A liberdade de movimentação de capitais, a multiplicação dos volumes negociados e a rapidez nas transações teriam dado um poder inusitado ao mercado para testar os bancos centrais e apostar contra eles. Um exemplo: enquanto o mercado de câmbio movimenta, a cada dia, US$ 1,2 trilhão, alguns bancos centrais como o da França, em 92, tiveram dificuldade para reunir US$ 50 bilhões para defender o franco.
No ano passado, Krugman concluiu um novo e importante trabalho revendo a revisão da teoria, argumentando que existiram razões de fundamento econômico por trás dos ataques especulativos mesmo em países onde isso não parecia tão óbvio.
México-94
Seja movido a fundamentos ou apenas a expectativas, o fato é que ataques especulativos podem ser devastadores, como ocorreu com o México em 94, que levou a uma desvalorização de até 100% do peso, à recessão, a um salto na inflação e a uma crise bancária.
Poderia ocorrer no Brasil?

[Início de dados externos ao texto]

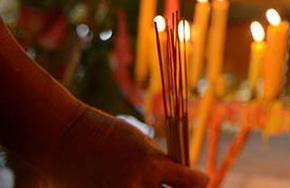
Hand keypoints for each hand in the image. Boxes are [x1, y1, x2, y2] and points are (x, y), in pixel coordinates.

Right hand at [44, 107, 207, 187]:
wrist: (62, 138)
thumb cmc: (105, 133)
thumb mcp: (140, 142)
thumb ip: (159, 161)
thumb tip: (178, 175)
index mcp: (151, 166)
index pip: (192, 182)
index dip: (200, 180)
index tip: (201, 178)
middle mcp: (136, 187)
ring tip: (151, 185)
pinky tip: (132, 186)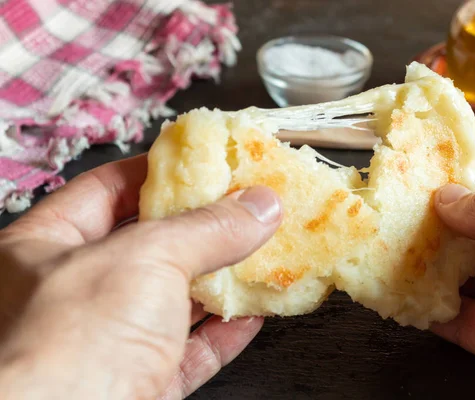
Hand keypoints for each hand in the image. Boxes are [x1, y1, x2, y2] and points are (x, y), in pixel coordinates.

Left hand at [0, 155, 281, 398]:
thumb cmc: (67, 345)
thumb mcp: (144, 260)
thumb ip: (206, 229)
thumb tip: (259, 206)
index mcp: (43, 248)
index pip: (107, 189)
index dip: (159, 170)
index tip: (205, 161)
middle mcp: (71, 294)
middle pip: (149, 244)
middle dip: (202, 226)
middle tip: (245, 205)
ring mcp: (107, 342)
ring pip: (175, 299)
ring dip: (223, 278)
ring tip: (263, 250)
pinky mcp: (140, 383)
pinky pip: (192, 349)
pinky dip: (226, 330)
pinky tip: (255, 311)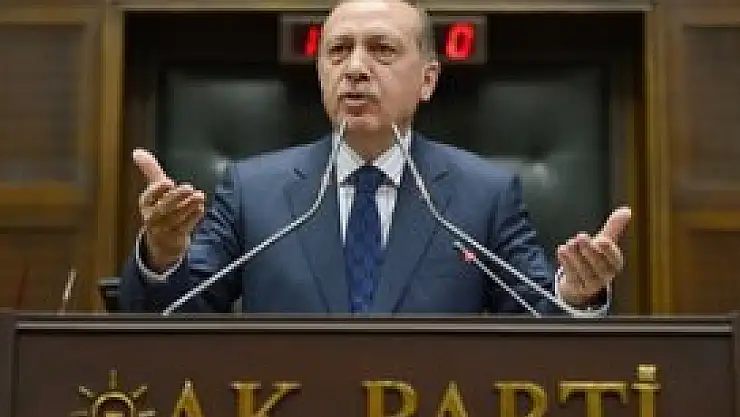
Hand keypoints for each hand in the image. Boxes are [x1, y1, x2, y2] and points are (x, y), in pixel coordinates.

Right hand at [133, 149, 205, 271]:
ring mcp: (164, 230)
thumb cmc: (160, 208)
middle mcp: (152, 218)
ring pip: (174, 219)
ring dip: (187, 207)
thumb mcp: (155, 189)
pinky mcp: (176, 239)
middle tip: (188, 187)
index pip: (148, 197)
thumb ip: (149, 170)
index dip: (157, 190)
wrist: (163, 240)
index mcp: (146, 203)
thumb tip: (137, 151)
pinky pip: (184, 228)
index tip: (167, 182)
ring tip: (199, 196)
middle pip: (161, 209)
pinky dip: (193, 218)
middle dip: (175, 198)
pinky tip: (200, 207)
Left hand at [556, 206, 631, 305]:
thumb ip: (614, 227)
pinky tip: (561, 251)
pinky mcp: (577, 289)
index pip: (614, 258)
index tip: (602, 239)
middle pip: (598, 265)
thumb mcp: (604, 241)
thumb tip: (627, 210)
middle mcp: (605, 276)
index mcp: (615, 264)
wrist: (580, 279)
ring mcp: (591, 284)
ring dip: (575, 256)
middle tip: (580, 237)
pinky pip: (572, 277)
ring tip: (569, 244)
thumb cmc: (594, 256)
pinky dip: (566, 263)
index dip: (608, 249)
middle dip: (589, 250)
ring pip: (584, 271)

A dúvida está nas melhores cabeças tanto de Brasília quanto do mercado. Alguns fundamentos certamente não ajudam.
As contas externas preocupam não só pelos seus números atuais, mas pela velocidade de sua deterioração. O déficit em conta corrente, que mede o resultado das transações externas comerciais e de serviços, saiu de um virtual equilíbrio em 1994 para o equivalente a 3,9% do PIB em abril último. As previsões do mercado são de que ele suba a mais de 4% do PIB neste ano e mais de 4,5% no próximo.
As contas fiscais se deterioraram fortemente no ano passado e a melhora esperada neste ano é muito mais lenta do que gostaria o mercado ou a equipe econômica.
Real valorizado
A essa altura, até o ministro da Fazenda, Pedro Malan, admite que o real está sobrevalorizado frente ao dólar, embora calcule em apenas 9% e diga que isso pode ser compensado sem desvalorização. No mercado, os cálculos vão de 10% a 30%.

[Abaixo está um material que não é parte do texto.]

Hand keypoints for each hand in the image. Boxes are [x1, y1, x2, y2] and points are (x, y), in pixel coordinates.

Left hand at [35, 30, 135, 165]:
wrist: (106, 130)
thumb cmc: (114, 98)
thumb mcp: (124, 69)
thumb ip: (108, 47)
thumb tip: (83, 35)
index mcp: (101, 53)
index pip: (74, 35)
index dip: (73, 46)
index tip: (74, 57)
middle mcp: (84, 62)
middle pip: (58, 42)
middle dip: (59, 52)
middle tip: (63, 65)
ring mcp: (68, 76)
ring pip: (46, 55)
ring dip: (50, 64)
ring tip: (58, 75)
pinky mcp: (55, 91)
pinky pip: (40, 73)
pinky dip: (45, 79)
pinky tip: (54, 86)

O grande trunfo que o Brasil possui são as privatizações e vendas de ações em seu poder, um potencial de mais de R$ 90 bilhões. Se o mercado internacional continuar receptivo e não houver obstáculos internos, esse dinheiro poderá ajudar a financiar o buraco externo e a amenizar o buraco fiscal, durante uns dois ou três anos.

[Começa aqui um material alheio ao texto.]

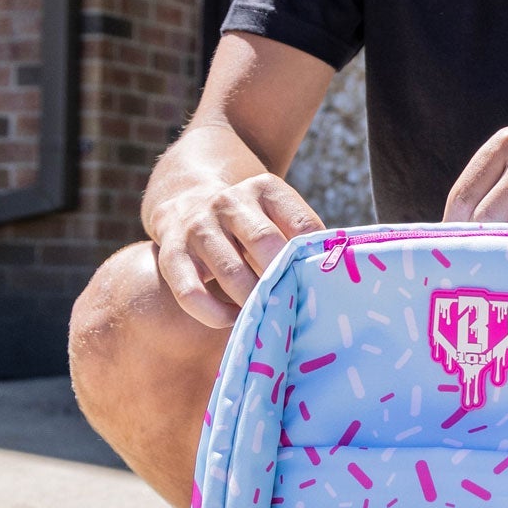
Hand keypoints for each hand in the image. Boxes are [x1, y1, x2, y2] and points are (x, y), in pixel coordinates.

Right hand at [146, 172, 323, 327]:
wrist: (186, 203)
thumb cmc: (249, 224)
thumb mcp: (276, 215)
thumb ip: (303, 239)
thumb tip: (337, 276)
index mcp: (265, 189)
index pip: (302, 224)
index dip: (314, 257)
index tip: (322, 282)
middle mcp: (230, 202)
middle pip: (265, 243)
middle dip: (282, 279)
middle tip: (294, 304)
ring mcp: (198, 226)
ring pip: (230, 272)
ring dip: (252, 300)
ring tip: (266, 316)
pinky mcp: (170, 253)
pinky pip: (191, 293)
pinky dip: (215, 314)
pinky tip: (233, 318)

O segundo trunfo são as reservas cambiais de US$ 55 bilhões (no final de abril, pelo conceito de caixa). Embora a cobertura efetiva das reservas esteja caindo, pelo aumento das importações, ainda é um nível bastante confortável.
Mesmo assim, todo o mercado imagina que o nervosismo aumentará, especialmente no próximo ano. A razão é simples. Mesmo com dinheiro para financiar a transição, se as contas externas continuarem a se deteriorar em 98, inibindo o crescimento, o próximo governo ficará muito tentado a aproveitar o início do mandato, em 99, para corrigir o câmbio e ganhar mais espaço econômico. Mesmo que o próximo presidente se chame Fernando Henrique Cardoso.
Por essa razão, as chances de um ataque especulativo aumentam. Se os investidores externos se convencerem de que virá uma desvalorização no final de 98 ou início de 99, é provável que retirem seu dinheiro meses antes. E se todos caírem fora ao mesmo tempo, corre-se o risco de haver uma desvalorização como profecia auto-realizável.
Estilo FHC
Quando perguntei há algumas semanas a uma alta autoridade econômica, em Brasília, sobre o risco de um cenário desse tipo, a resposta foi tipicamente otimista. "O presidente tem mantido a credibilidade externa por não mudar as regras do jogo", argumentou. "Se ele mantiver a palavra, os mercados acreditarão".
Mais realista é dizer que, se as exportações realmente começarem a crescer, se o ajuste fiscal se mostrar mais efetivo, se as reformas forem aprovadas, se não houver crises em outros países latino-americanos, se a Bolsa de Nova York não despencar, se os juros americanos não subirem muito, se as incertezas políticas internas não aumentarem demais, então os mercados ficarão mais tranquilos. Pode funcionar, mas a lista de "se" não deixa, hoje, ninguém muito confortável.